He didn't have the full turn back in Thursday's 7-3 win over the A's, more of a hybrid. His seven walks Thursday weren't comfortable, but the nine strikeouts to go with it against just three hits allowed looked more familiar.
"At times he looked like the guy that struck out [17 against] Atlanta a few years ago, before I was here," Tigers manager Brad Ausmus said, referring to the Tigers' single-game strikeout record Sanchez set on a Sunday night in 2013. "And at times, he had trouble with his command. But overall, he did a good job and gave us a chance to win."
It wasn't the finished product, but it was a step in the right direction.
"My mechanics that I was working with earlier in the season is something that I don't feel comfortable with," Sanchez said. "I feel comfortable the way that I threw today. I know it's a lot of balls. But it's the first time [throwing with the turn] since last year."
The old way wasn't working. He looked dominant for five innings in his first two starts before tiring in the sixth, but never recovered from long first innings in his next two starts.
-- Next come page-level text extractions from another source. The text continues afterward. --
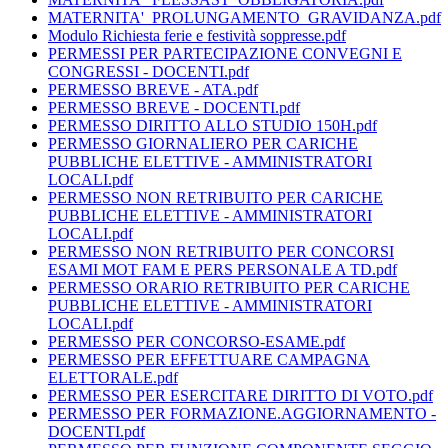
MATERNITA'_PROLUNGAMENTO_GRAVIDANZA.pdf
Modulo Richiesta ferie e festività soppresse.pdf
PERMESSI PER PARTECIPAZIONE CONVEGNI E
CONGRESSI - DOCENTI.pdf
PERMESSO BREVE - ATA.pdf
PERMESSO BREVE - DOCENTI.pdf
PERMESSO DIRITTO ALLO STUDIO 150H.pdf
PERMESSO GIORNALIERO PER CARICHE
PUBBLICHE ELETTIVE - AMMINISTRATORI
LOCALI.pdf
PERMESSO NON RETRIBUITO PER CARICHE
PUBBLICHE ELETTIVE - AMMINISTRATORI
LOCALI.pdf
PERMESSO NON RETRIBUITO PER CONCORSI
ESAMI MOT FAM E PERS PERSONALE A TD.pdf
PERMESSO ORARIO RETRIBUITO PER CARICHE
PUBBLICHE ELETTIVE - AMMINISTRATORI
LOCALI.pdf
PERMESSO PER CONCORSO-ESAME.pdf
PERMESSO PER EFFETTUARE CAMPAGNA
ELETTORALE.pdf
PERMESSO PER ESERCITARE DIRITTO DI VOTO.pdf
PERMESSO PER FORMAZIONE.AGGIORNAMENTO -
DOCENTI.pdf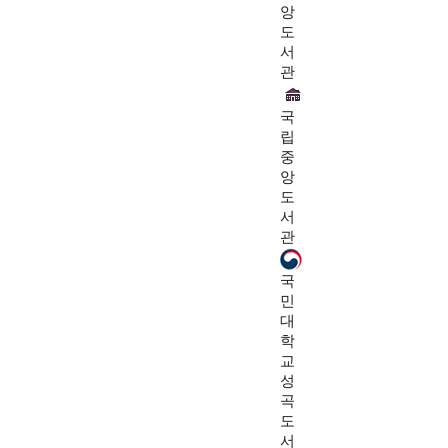
앙
도
서
관
국
립
중
앙
도
서
관
국
민
대
학
교
성
곡
도
서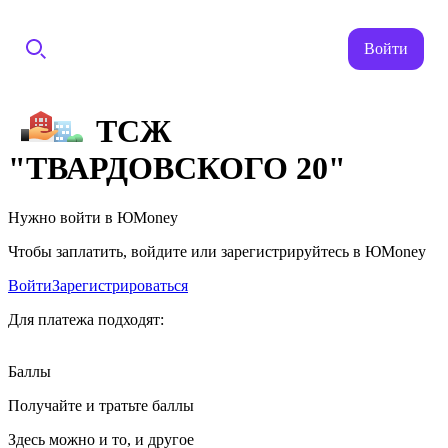
Войти
ТСЖ
"ТВАРДОВСКОГО 20"
Нужно войти в ЮMoney
Чтобы заплатить, войдите или зарегистрируйтесь в ЮMoney
Войти
Зарегистрироваться
Для платежа подходят:
Баллы
Получайте и тратьте баллы
Здесь можно и то, и другое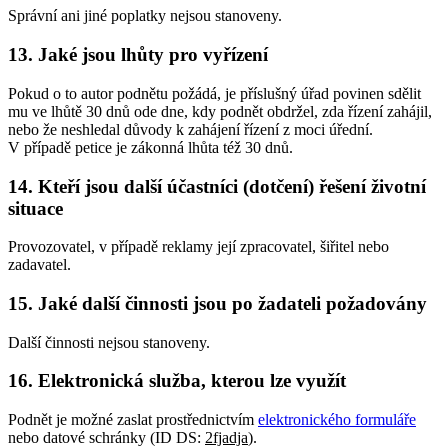
Správní ani jiné poplatky nejsou stanoveny.
13. Jaké jsou lhůty pro vyřízení
Pokud o to autor podnětu požádá, je příslušný úřad povinen sdělit
mu ve lhůtě 30 dnů ode dne, kdy podnět obdržel, zda řízení zahájil,
nebo že neshledal důvody k zahájení řízení z moci úřední.
V případě petice je zákonná lhůta též 30 dnů.
14. Kteří jsou další účastníci (dotčení) řešení životní
situace
Provozovatel, v případě reklamy její zpracovatel, šiřitel nebo
zadavatel.
15. Jaké další činnosti jsou po žadateli požadovány
Další činnosti nejsou stanoveny.
16. Elektronická služba, kterou lze využít
Podnět je možné zaslat prostřednictvím
elektronického formuláře
nebo datové schránky (ID DS:
2fjadja
).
His first inning Thursday was the only one in which he retired the A's in order, but it was his first such opening inning all season.
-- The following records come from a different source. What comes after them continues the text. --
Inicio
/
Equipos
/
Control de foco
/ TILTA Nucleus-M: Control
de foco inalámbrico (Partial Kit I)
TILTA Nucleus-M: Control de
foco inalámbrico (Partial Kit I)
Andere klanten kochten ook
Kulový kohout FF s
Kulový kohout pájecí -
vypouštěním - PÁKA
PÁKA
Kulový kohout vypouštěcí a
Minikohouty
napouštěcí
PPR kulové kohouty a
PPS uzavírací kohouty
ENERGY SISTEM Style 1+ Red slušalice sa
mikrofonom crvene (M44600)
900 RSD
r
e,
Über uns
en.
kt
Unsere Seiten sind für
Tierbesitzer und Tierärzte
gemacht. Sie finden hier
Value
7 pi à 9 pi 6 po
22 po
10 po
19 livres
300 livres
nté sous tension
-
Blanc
Sanchez retired his first four batters before walking Stephen Vogt. From then until a Marcus Semien walk on Sanchez's 114th and final pitch, he faced 23 batters, walking seven, fanning eight, allowing three hits and recording five outs on balls in play.
His pitches were hard to control, but they moved enough to draw the swings and misses Sanchez lacked last start -- 10 for the game, seven over his final three innings.
"I thought his pitches had better finish," Ausmus said. "His fastball had better finish. His slider looked good today."
Said Sanchez: "If I'm able to throw a little more softly, and my arm can carry, I think the hitters are going to start swinging at the pitch in the dirt. If I'm not able to throw my fastball on the corners and keep it down, it's easy for the hitters to take that pitch. That happened late in the game today."
No Tiger had walked seven or more and fanned nine or more with three or fewer hits since Bill Laxton walked seven and struck out nine over 7 1/3 innings of one-hit relief on May 21, 1976. Sanchez is just the second Major Leaguer to do it in the last 10 years, joining Oakland's Sonny Gray.
He'll take this for now. So, especially, will the Tigers.
"It was a good first step," Ausmus said, "but I'd like to see him take another step or two over the next few outings."